Icinga is designed to be a highly dynamic monitoring software that can monitor your setup, regardless of its architecture. While most setups are hierarchical and fit well into the master, satellites, and agents scheme with different zones, it is sometimes impractical or impossible to create one large Icinga 2 cluster.
Imagine that you are responsible for only some hosts within another organization. You and the other organization have independent Icinga 2 setups, and you cannot access these hosts from your Icinga 2 setup. Connecting to the other Icinga 2 cluster allows you to obtain the necessary information if something goes wrong, and to log in to the other Icinga Web 2 or directly SSH into the machine to investigate.
Icinga 2 REST API
The key to gaining insight into Icinga 2 is its REST API. It comes with a granular permission model that allows you to specify what each ApiUser can see.
In addition to good old username and password authentication, you can also authenticate with client certificates. When storing login information in another Icinga 2 installation, choosing client certificates eliminates the need for credentials in custom variables. Storing the certificates as files that are only readable by your Icinga 2 system user automatically lets the OS take care of permissions.
Status Overview
The /v1/status API endpoints provide a good first look at an Icinga 2 setup. One useful endpoint is the Common Information Base (CIB) class, which provides counters of host and service states.
To allow an ApiUser to access this information, the status/query permission is required.

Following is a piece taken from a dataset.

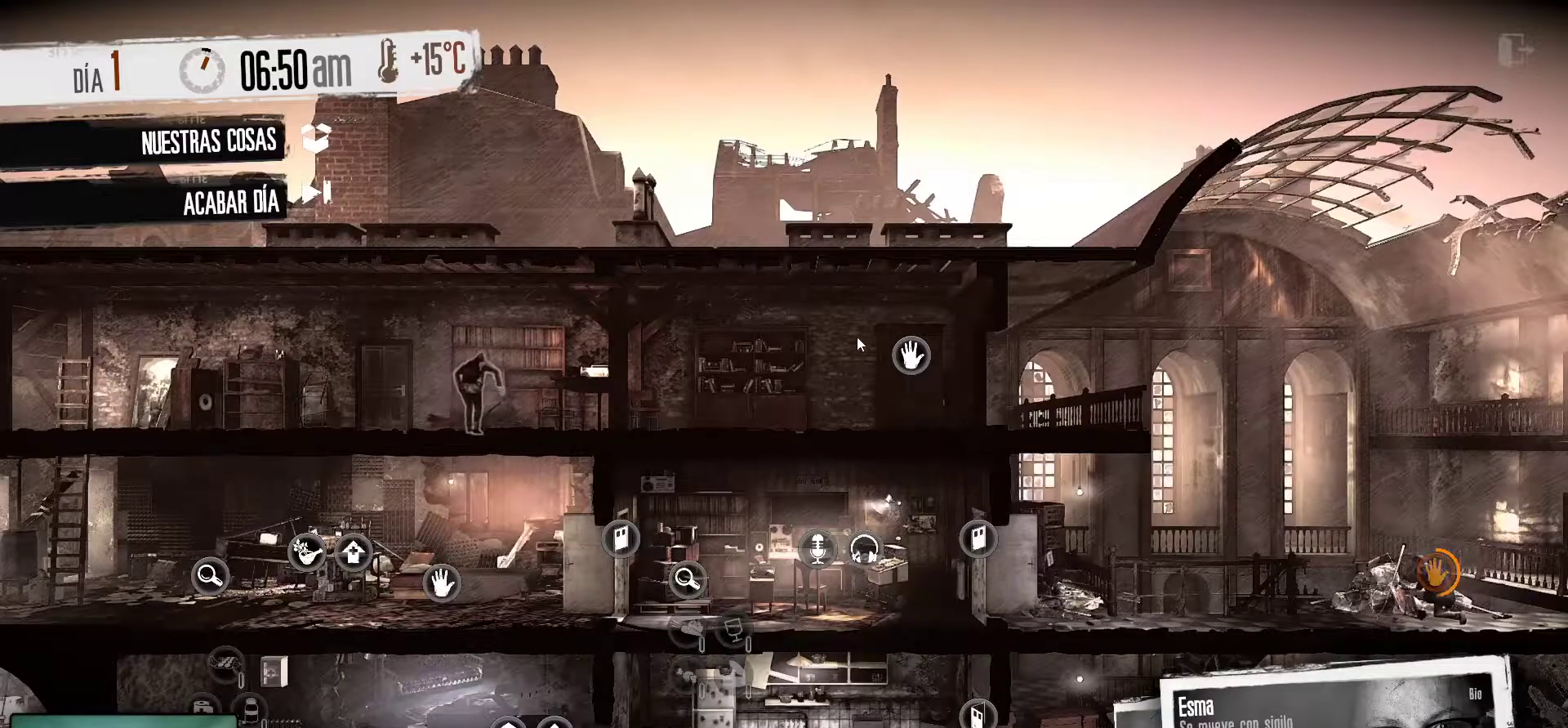
{"keys": [], "mouse": [], "mouse_move": "still", "events": [[233, "mouse_right", "down"], [383, "mouse_right", "up"]]}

object ApiUser "cib-watcher" {
client_cn = "cib-watcher"
permissions = [ "status/query" ]
}
$ curl -s -f -S \
--cacert icinga-ca.crt --cert user.crt --key user.key \
https://localhost:5665/v1/status/CIB \
| jq -r '.results[].status'
{
"active_host_checks": 2.716666666666667,
"active_host_checks_15min": 3163,
"active_host_checks_1min": 163,
"active_host_checks_5min": 1054,
"active_service_checks": 65.88333333333334,
"active_service_checks_15min": 59462,
"active_service_checks_1min": 3953,
"active_service_checks_5min": 19805,
"avg_execution_time": 2.048907945657096,
"avg_latency": 0.00032090015572454583,
"current_concurrent_checks": 116,
"current_pending_callbacks": 0,
"max_execution_time": 4.141482830047607,
"max_latency": 0.00436711311340332,
"min_execution_time": 0,
"min_latency": 0.0001010894775390625,
"num_hosts_acknowledged": 0,
"num_hosts_down": 44,
"num_hosts_flapping": 0,
"num_hosts_handled": 0,
"num_hosts_in_downtime": 0,
"num_hosts_pending": 0,
"num_hosts_problem": 44,
"num_hosts_unreachable": 0,
"num_hosts_up": 965,
"num_services_acknowledged": 0,
"num_services_critical": 42,
"num_services_flapping": 7,
"num_services_handled": 168,
"num_services_in_downtime": 0,
"num_services_ok": 3981,
"num_services_pending": 0,
"num_services_problem": 45,
"num_services_unknown": 1,
"num_services_unreachable": 160,
"num_services_warning": 2,
"passive_host_checks": 0,
"passive_host_checks_15min": 0,
"passive_host_checks_1min": 0,
"passive_host_checks_5min": 0,
"passive_service_checks": 0,
"passive_service_checks_15min": 0,
"passive_service_checks_1min": 0,
"passive_service_checks_5min": 0,
"remote_check_queue": 0,
"uptime": 11845.085864067078
}
Thanks for infodumping, Icinga 2.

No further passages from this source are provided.